## What is expected
Copy the data exactly; pictures stay out of the copy.
### Listed entries ###
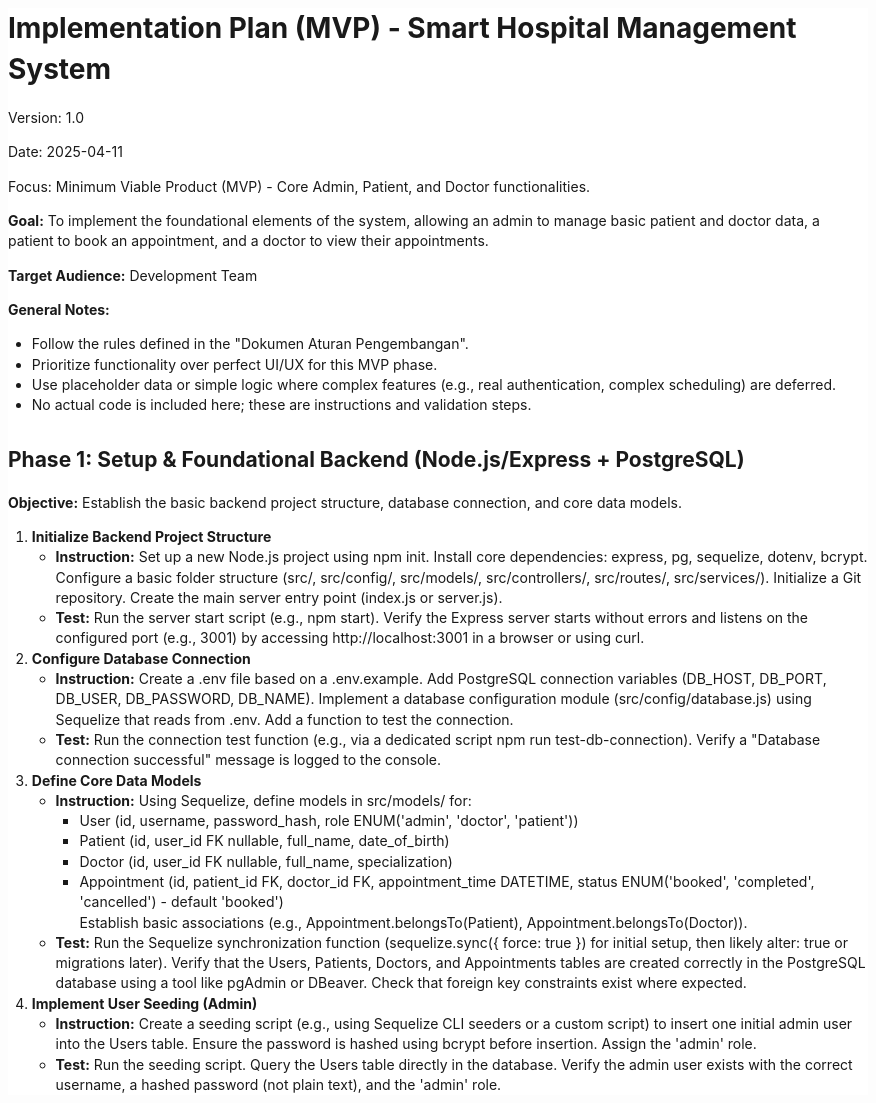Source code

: # **Implementation Plan (MVP) \- Smart Hospital Management System**

Version: 1.0

Date: 2025-04-11

Focus: Minimum Viable Product (MVP) \- Core Admin, Patient, and Doctor functionalities.

**Goal:** To implement the foundational elements of the system, allowing an admin to manage basic patient and doctor data, a patient to book an appointment, and a doctor to view their appointments.

**Target Audience:** Development Team

**General Notes:**

* Follow the rules defined in the "Dokumen Aturan Pengembangan".  
* Prioritize functionality over perfect UI/UX for this MVP phase.  
* Use placeholder data or simple logic where complex features (e.g., real authentication, complex scheduling) are deferred.  
* No actual code is included here; these are instructions and validation steps.

## **Phase 1: Setup & Foundational Backend (Node.js/Express \+ PostgreSQL)**

**Objective:** Establish the basic backend project structure, database connection, and core data models.

1. **Initialize Backend Project Structure**  
   * **Instruction:** Set up a new Node.js project using npm init. Install core dependencies: express, pg, sequelize, dotenv, bcrypt. Configure a basic folder structure (src/, src/config/, src/models/, src/controllers/, src/routes/, src/services/). Initialize a Git repository. Create the main server entry point (index.js or server.js).  
   * **Test:** Run the server start script (e.g., npm start). Verify the Express server starts without errors and listens on the configured port (e.g., 3001\) by accessing http://localhost:3001 in a browser or using curl.  
2. **Configure Database Connection**  
   * **Instruction:** Create a .env file based on a .env.example. Add PostgreSQL connection variables (DB\_HOST, DB\_PORT, DB\_USER, DB\_PASSWORD, DB\_NAME). Implement a database configuration module (src/config/database.js) using Sequelize that reads from .env. Add a function to test the connection.  
   * **Test:** Run the connection test function (e.g., via a dedicated script npm run test-db-connection). Verify a "Database connection successful" message is logged to the console.  
3. **Define Core Data Models**  
   * **Instruction:** Using Sequelize, define models in src/models/ for:  
     * User (id, username, password\_hash, role ENUM('admin', 'doctor', 'patient'))  
     * Patient (id, user\_id FK nullable, full\_name, date\_of\_birth)  
     * Doctor (id, user\_id FK nullable, full\_name, specialization)  
     * Appointment (id, patient\_id FK, doctor\_id FK, appointment\_time DATETIME, status ENUM('booked', 'completed', 'cancelled') \- default 'booked')  
       Establish basic associations (e.g., Appointment.belongsTo(Patient), Appointment.belongsTo(Doctor)).  
   * **Test:** Run the Sequelize synchronization function (sequelize.sync({ force: true }) for initial setup, then likely alter: true or migrations later). Verify that the Users, Patients, Doctors, and Appointments tables are created correctly in the PostgreSQL database using a tool like pgAdmin or DBeaver. Check that foreign key constraints exist where expected.  
4. **Implement User Seeding (Admin)**  
   * **Instruction:** Create a seeding script (e.g., using Sequelize CLI seeders or a custom script) to insert one initial admin user into the Users table. Ensure the password is hashed using bcrypt before insertion. Assign the 'admin' role.  
   * **Test:** Run the seeding script. Query the Users table directly in the database. Verify the admin user exists with the correct username, a hashed password (not plain text), and the 'admin' role.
###
## Answer to this problem
Source code

: # **Implementation Plan (MVP) \- Smart Hospital Management System**

Version: 1.0

Date: 2025-04-11

Focus: Minimum Viable Product (MVP) \- Core Admin, Patient, and Doctor functionalities.

**Goal:** To implement the foundational elements of the system, allowing an admin to manage basic patient and doctor data, a patient to book an appointment, and a doctor to view their appointments.

**Target Audience:** Development Team

**General Notes:**

* Follow the rules defined in the "Dokumen Aturan Pengembangan".  
* Prioritize functionality over perfect UI/UX for this MVP phase.  
* Use placeholder data or simple logic where complex features (e.g., real authentication, complex scheduling) are deferred.  
* No actual code is included here; these are instructions and validation steps.

## **Phase 1: Setup & Foundational Backend (Node.js/Express \+ PostgreSQL)**

**Objective:** Establish the basic backend project structure, database connection, and core data models.

1. **Initialize Backend Project Structure**  
   * **Instruction:** Set up a new Node.js project using npm init. Install core dependencies: express, pg, sequelize, dotenv, bcrypt. Configure a basic folder structure (src/, src/config/, src/models/, src/controllers/, src/routes/, src/services/). Initialize a Git repository. Create the main server entry point (index.js or server.js).  
   * **Test:** Run the server start script (e.g., npm start). Verify the Express server starts without errors and listens on the configured port (e.g., 3001\) by accessing http://localhost:3001 in a browser or using curl.  
2. **Configure Database Connection**  
   * **Instruction:** Create a .env file based on a .env.example. Add PostgreSQL connection variables (DB\_HOST, DB\_PORT, DB\_USER, DB\_PASSWORD, DB\_NAME). Implement a database configuration module (src/config/database.js) using Sequelize that reads from .env. Add a function to test the connection.  
   * **Test:** Run the connection test function (e.g., via a dedicated script npm run test-db-connection). Verify a "Database connection successful" message is logged to the console.  
3. **Define Core Data Models**  
   * **Instruction:** Using Sequelize, define models in src/models/ for:  
     * User (id, username, password\_hash, role ENUM('admin', 'doctor', 'patient'))  
     * Patient (id, user\_id FK nullable, full\_name, date\_of\_birth)  
     * Doctor (id, user\_id FK nullable, full\_name, specialization)  
     * Appointment (id, patient\_id FK, doctor\_id FK, appointment\_time DATETIME, status ENUM('booked', 'completed', 'cancelled') \- default 'booked')  
       Establish basic associations (e.g., Appointment.belongsTo(Patient), Appointment.belongsTo(Doctor)).  
   * **Test:** Run the Sequelize synchronization function (sequelize.sync({ force: true }) for initial setup, then likely alter: true or migrations later). Verify that the Users, Patients, Doctors, and Appointments tables are created correctly in the PostgreSQL database using a tool like pgAdmin or DBeaver. Check that foreign key constraints exist where expected.  
4. **Implement User Seeding (Admin)**  
   * **Instruction:** Create a seeding script (e.g., using Sequelize CLI seeders or a custom script) to insert one initial admin user into the Users table. Ensure the password is hashed using bcrypt before insertion. Assign the 'admin' role.  
   * **Test:** Run the seeding script. Query the Users table directly in the database. Verify the admin user exists with the correct username, a hashed password (not plain text), and the 'admin' role.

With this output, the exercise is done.